Early Life and Career
Boyle was born in Norristown, Pennsylvania, the son of Alice (née Lewis) and Francis Xavier Boyle. He moved with his family to nearby Philadelphia. His father was a Philadelphia TV personality from 1951–1963 who, among many other things, played the Western-show host Chuck Wagon Pete, and hosted the afterschool children's program Uncle Pete Presents the Little Rascals, which showed vintage Little Rascals, Three Stooges comedy shorts and Popeye cartoons.

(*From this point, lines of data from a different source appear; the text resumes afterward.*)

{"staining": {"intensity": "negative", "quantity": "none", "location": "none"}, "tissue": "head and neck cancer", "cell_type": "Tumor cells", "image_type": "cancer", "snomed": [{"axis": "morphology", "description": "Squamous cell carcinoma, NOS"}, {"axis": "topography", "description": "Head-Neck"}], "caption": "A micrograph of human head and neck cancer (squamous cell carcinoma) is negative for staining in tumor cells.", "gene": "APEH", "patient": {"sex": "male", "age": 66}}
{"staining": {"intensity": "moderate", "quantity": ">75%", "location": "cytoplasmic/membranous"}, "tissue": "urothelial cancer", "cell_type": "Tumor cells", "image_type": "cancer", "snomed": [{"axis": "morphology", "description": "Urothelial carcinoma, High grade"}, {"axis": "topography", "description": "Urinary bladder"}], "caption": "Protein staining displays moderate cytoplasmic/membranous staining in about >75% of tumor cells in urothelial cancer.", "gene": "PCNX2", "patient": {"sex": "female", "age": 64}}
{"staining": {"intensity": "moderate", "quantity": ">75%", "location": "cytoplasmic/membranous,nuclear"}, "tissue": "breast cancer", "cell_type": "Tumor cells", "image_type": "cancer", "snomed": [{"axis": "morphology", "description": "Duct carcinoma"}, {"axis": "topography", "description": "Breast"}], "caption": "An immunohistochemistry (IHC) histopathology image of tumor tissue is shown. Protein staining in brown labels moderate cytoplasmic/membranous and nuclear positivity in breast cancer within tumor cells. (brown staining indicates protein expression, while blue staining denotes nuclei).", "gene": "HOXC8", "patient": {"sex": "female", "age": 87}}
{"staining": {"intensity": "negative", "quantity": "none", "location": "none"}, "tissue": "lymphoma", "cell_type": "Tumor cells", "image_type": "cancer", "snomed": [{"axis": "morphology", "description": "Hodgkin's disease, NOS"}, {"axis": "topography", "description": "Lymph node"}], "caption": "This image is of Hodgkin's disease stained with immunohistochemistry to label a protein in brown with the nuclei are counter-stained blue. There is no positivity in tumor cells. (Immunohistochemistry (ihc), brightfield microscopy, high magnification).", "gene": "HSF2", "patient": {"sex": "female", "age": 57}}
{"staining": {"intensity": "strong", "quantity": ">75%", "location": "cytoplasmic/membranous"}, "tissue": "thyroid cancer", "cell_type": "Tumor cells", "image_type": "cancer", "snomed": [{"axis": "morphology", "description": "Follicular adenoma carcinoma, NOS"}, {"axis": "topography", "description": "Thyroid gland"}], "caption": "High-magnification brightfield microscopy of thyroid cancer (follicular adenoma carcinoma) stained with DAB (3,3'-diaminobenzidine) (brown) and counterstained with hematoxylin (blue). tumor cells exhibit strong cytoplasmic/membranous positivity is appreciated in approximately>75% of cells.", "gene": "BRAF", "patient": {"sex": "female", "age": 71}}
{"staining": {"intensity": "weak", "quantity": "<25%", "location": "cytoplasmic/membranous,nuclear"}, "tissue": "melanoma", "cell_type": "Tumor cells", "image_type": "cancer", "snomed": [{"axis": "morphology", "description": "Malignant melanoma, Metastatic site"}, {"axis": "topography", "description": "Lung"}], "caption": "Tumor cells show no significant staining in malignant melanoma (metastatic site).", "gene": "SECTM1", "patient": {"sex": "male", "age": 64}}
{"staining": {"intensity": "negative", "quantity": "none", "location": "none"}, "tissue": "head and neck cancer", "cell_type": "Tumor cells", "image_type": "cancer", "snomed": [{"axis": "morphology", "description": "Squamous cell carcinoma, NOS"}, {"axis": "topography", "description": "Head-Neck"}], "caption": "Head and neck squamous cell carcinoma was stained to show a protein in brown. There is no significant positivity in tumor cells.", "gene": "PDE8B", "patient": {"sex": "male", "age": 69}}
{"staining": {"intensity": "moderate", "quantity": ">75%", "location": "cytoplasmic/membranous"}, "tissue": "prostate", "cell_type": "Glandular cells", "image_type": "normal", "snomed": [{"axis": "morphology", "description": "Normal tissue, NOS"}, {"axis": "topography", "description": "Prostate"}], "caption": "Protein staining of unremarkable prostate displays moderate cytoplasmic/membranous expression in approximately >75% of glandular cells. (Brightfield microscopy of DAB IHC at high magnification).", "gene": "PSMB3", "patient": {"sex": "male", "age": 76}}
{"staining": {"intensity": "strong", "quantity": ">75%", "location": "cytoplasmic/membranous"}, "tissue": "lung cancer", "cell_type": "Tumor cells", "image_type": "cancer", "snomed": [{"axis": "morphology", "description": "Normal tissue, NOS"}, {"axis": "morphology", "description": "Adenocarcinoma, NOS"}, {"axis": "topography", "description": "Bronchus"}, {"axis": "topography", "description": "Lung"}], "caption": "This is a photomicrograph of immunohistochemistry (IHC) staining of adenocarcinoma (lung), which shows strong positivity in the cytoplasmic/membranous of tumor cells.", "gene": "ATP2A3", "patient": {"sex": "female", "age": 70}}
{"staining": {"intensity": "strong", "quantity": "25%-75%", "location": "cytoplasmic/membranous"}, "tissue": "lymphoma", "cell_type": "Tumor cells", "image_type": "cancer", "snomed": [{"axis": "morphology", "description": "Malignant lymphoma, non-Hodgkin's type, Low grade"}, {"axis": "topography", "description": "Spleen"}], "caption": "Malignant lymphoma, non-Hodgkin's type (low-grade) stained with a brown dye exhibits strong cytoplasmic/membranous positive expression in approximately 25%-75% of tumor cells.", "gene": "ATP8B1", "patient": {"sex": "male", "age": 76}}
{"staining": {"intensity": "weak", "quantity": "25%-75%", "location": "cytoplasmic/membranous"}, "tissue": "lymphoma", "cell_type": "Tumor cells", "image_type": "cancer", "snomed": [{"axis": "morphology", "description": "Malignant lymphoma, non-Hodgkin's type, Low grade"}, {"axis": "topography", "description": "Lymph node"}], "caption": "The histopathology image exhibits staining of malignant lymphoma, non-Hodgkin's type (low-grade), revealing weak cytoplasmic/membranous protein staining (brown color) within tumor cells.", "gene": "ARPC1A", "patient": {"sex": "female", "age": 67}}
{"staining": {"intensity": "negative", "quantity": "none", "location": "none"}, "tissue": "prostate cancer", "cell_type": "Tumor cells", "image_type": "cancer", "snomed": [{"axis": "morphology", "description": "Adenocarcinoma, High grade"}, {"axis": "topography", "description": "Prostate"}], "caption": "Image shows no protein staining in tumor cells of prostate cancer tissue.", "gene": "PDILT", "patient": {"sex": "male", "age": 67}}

He had Irish ancestry and was raised Roman Catholic. He attended St. Francis de Sales School and West Philadelphia Catholic High School For Boys. After high school Boyle spent three years as a novice of the Institute of the Brothers of the Christian Schools, or De La Salle Brothers, a Catholic teaching order. He lived in a house of studies with other novices and earned a BA from La Salle University in Philadelphia in 1957, but left the order because he did not feel called to religious life. While in Philadelphia, he worked as a cameraman on the cooking show Television Kitchen, hosted by Florence Hanford.
After graduating from Officer Candidate School in 1959, he was commissioned as an ensign in the United States Navy, but his military career was shortened by a nervous breakdown.
In New York City, Boyle studied with acting coach Uta Hagen while working as a postal clerk and a maitre d'. He went on to play Murray the cop in a touring company of Neil Simon's The Odd Couple, leaving the tour in Chicago, Illinois and joining The Second City improv comedy ensemble there. He had a brief scene as the manager of an indoor shooting range in the critically acclaimed 1969 film Medium Cool, filmed in Chicago.